**Task prompt:** Please reproduce the data exactly, though every picture must stay out.

**Input:**
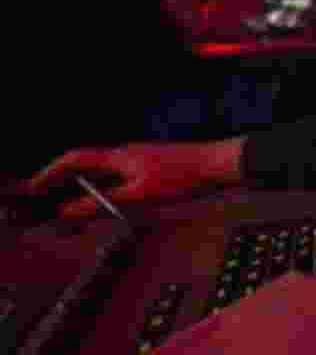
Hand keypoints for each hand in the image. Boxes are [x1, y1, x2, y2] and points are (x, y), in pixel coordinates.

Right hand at [27, 138, 245, 218]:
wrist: (221, 166)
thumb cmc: (185, 176)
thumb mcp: (140, 195)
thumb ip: (103, 204)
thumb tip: (70, 212)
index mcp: (119, 157)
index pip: (75, 159)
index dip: (51, 172)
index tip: (35, 188)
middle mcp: (126, 155)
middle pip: (87, 170)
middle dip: (68, 190)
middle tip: (58, 213)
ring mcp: (140, 161)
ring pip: (105, 179)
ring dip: (91, 196)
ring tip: (83, 218)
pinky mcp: (153, 170)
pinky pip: (122, 183)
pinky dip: (111, 197)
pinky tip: (115, 210)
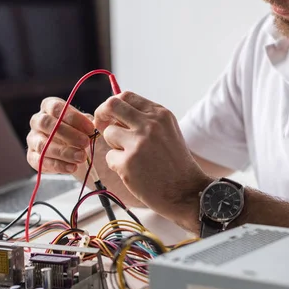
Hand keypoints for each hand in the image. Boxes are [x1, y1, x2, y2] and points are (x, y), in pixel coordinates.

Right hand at [26, 97, 145, 207]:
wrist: (80, 153)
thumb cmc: (85, 134)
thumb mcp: (90, 124)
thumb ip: (93, 119)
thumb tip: (101, 118)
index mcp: (49, 107)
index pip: (56, 107)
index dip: (73, 117)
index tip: (91, 128)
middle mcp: (38, 121)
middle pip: (46, 124)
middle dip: (67, 134)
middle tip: (86, 143)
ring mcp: (33, 139)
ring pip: (43, 144)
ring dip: (64, 151)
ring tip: (82, 157)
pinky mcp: (33, 157)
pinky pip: (41, 161)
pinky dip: (58, 165)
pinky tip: (73, 167)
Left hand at [94, 91, 212, 229]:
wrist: (187, 192)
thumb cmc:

**Task answer:**
Hand keypoints for each hand in the image. Boxes are [x1, y1, x2, y2] and points are (x, y), in pixel coordinates.

Right hand at [27, 138, 245, 218]:
wrist: (221, 166)
thumb cmc: (185, 176)
thumb mcp: (140, 195)
thumb ip: (103, 204)
thumb tip: (70, 212)
index mcp: (119, 157)
index pip: (75, 159)
index dip: (51, 172)
index tip: (35, 188)
middle mcp: (126, 155)
middle pip: (87, 170)
middle dip: (68, 190)
middle tip: (58, 213)
ring mcp: (140, 161)
ring pip: (105, 179)
ring dip: (91, 196)
ring tip: (83, 218)
pinky mcp: (153, 170)
pinky pip: (122, 183)
pinky dip: (111, 197)
pinky tip: (115, 210)
Hand keypoints for each hand in the image. Boxes are [x1, y1, x2, y2] and points are (x, y), in pixel coordinates.

Right hand at [26, 97, 145, 207]:
wrist: (80, 153)
thumb cmc: (85, 134)
thumb mcp: (90, 124)
thumb ip: (93, 119)
thumb tip: (101, 118)
index mcp: (49, 107)
index pip: (56, 107)
index dip: (73, 117)
index tip: (91, 128)
middle mcp: (38, 121)
middle pip: (46, 124)
middle dip: (67, 134)
middle tip: (86, 143)
ring mcp: (33, 139)
ring pip: (43, 144)
ring dip: (64, 151)
ring tip: (82, 157)
pinky mcp: (33, 157)
pinky pip: (41, 161)
pinky dip: (58, 165)
pinky tip: (73, 167)
Left hand at [94, 91, 212, 229]:
wrist: (187, 192)
thumb cmc:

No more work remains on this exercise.